#### Provided passage:
- Opening Delimiter -

Corticosteroids: There is some debate about adding corticosteroids to potent anti-HIV therapy for treating PML. Those opposed to using them say they may further weaken the immune system, which is critical in successfully treating PML. There are also a few cases where the development of PML has been associated with their use. Those in favor of using corticosteroids note that increased inflammation associated with using anti-HIV therapy may be quieted by using these steroids and thus aid PML recovery. Currently, experts are interested in studying corticosteroids as an added therapy to potent anti-HIV therapy for PML.
Interferon Therapy: Researchers have been interested in using both Interferon-alpha and Interferon-beta to treat PML. In test tube studies, both are active against the JC virus. However, studies in people with PML have been terribly underwhelming. Researchers feel that if there were better ways to target the therapy to the brain lesions and the virus, it may be worth revisiting the research on these therapies.
5HT2a Antagonists: This includes drugs like Remeron (mirtazapine) -- a drug usually used to treat depression -- and other similar drugs. Some speculate that this class of drugs might be useful in treating PML. Experts have gathered anecdotal information as they ponder further research. Their first reaction to the anecdotes is that they are not terribly impressive. Even still, when added to anti-HIV therapy, this class may provide a new therapy.
Other Possible Interventions: for study include interleukin-2 (IL-2), topoisomerase inhibitors (topotecan, camptothecan, etc.), adoptive cell therapy (enhancing JC virus specific cellular immunity) and RNAsi.
Currently, some doctors assert that PML is not treatable. However, many people have responded to various treatments. Although anti-HIV therapy does not directly affect the JC virus, the wise use of it appears to greatly impact survival after a PML diagnosis, most likely because the immune system recovers and starts to control the JC virus once HIV replication is arrested.
It is important to realize that successful PML treatment at best usually means only stabilizing or partly resolving symptoms, even when brain lesions shrink. This is different from a complete resolution of symptoms. Despite an arrest or decrease of lesions in the brain, someone with PML may face lifelong symptoms. These may include weakness on one side of the body or limbs, loss of vision and/or permanent impairment of certain functions (slurred speech, memory loss, disorientation, loss of balance, etc.), even if survival is extended and PML lesions stabilize or improve.

- Closing Delimiter -

#### Work to complete:
(A) Please check three statements against the passage on PML treatments and answer yes or no for each, quoting the words of the passage that decide it. (i) Interferon-alpha and interferon-beta are both active against the JC virus in test tube studies. (ii) Anti-HIV therapy acts directly on the JC virus. (iii) Successful PML treatment usually brings complete resolution of symptoms.
(B) Carry on the passage on PML treatments from its final sentence.

#### Data extract:
- Opening Delimiter -

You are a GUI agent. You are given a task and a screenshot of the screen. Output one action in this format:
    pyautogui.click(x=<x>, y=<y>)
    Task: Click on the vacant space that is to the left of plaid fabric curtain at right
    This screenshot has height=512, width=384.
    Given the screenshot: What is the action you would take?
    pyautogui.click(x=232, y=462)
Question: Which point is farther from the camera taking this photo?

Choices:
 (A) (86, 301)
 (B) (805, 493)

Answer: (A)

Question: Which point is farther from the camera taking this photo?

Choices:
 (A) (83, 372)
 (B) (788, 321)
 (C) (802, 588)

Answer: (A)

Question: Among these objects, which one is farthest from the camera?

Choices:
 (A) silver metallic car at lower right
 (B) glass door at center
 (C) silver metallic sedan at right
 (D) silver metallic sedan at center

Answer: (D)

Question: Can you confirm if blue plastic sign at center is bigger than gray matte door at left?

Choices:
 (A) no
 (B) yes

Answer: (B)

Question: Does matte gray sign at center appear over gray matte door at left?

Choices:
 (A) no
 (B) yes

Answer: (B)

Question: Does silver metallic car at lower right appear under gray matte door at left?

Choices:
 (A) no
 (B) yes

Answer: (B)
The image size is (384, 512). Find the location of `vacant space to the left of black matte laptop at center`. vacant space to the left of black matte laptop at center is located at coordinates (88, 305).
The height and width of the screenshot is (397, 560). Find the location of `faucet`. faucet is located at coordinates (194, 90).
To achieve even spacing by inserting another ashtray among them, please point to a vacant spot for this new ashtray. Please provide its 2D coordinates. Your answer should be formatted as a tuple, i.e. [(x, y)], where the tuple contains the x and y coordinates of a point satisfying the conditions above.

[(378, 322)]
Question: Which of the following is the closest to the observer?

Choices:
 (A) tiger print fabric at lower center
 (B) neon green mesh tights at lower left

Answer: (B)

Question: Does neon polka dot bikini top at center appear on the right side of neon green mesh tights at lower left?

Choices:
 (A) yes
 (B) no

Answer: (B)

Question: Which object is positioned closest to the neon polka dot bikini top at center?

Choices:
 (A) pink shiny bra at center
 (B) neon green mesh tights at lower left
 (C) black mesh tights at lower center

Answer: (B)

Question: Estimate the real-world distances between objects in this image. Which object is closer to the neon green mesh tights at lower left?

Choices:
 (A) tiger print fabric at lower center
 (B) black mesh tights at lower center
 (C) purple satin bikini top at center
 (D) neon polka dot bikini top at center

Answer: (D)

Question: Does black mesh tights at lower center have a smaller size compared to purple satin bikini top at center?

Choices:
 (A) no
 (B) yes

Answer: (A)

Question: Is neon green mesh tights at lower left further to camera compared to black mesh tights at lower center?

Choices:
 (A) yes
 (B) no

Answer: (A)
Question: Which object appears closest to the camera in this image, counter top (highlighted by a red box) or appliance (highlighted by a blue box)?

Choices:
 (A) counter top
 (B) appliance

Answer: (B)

- Closing Delimiter -

#### Responses by item number:
(A)
(i) Yes: "In test tube studies, both are active against the JC virus."
(ii) No: "Although anti-HIV therapy does not directly affect the JC virus"
(iii) No: "successful PML treatment at best usually means only stabilizing or partly resolving symptoms"

(B)
In one reported case of complete resolution of PML lesions in the brain after starting HAART -- despite their loss -- partial vision loss caused by the JC virus in the part of the brain that controls sight remained permanent. This suggests that treating PML early and aggressively is wise as the damage that is allowed to continue, unchecked, may be permanent. It is not uncommon, however, after a brain injury or disease for the brain to repair somewhat, or for other parts of the brain to compensate and for symptoms from the condition to improve.
PML is difficult to study. Factors that add to this difficulty include the rapid onset of symptoms, similarities to other conditions like toxo, and the fact that some people spontaneously recover or stabilize for unknown reasons. Most information on PML treatments now comes from small studies and anecdotal reports.
PML diagnosis remains a problem. A brain biopsy is quite invasive and therefore less invasive techniques need to be developed. A spinal tap (lumbar puncture) is hardly non-invasive, but compared to a brain biopsy it's a far better choice to many people.
Among people with HIV, about 30% without and 70% with PML have detectable JC virus floating in their blood. Given the large percentage of people with measurable levels of JC virus without PML, using blood as a way to diagnose PML is not practical. Far too many people without PML could be misdiagnosed as having PML. Using cerebral spinal fluid (CSF) to diagnose PML may provide a medium ground, but it's not perfect.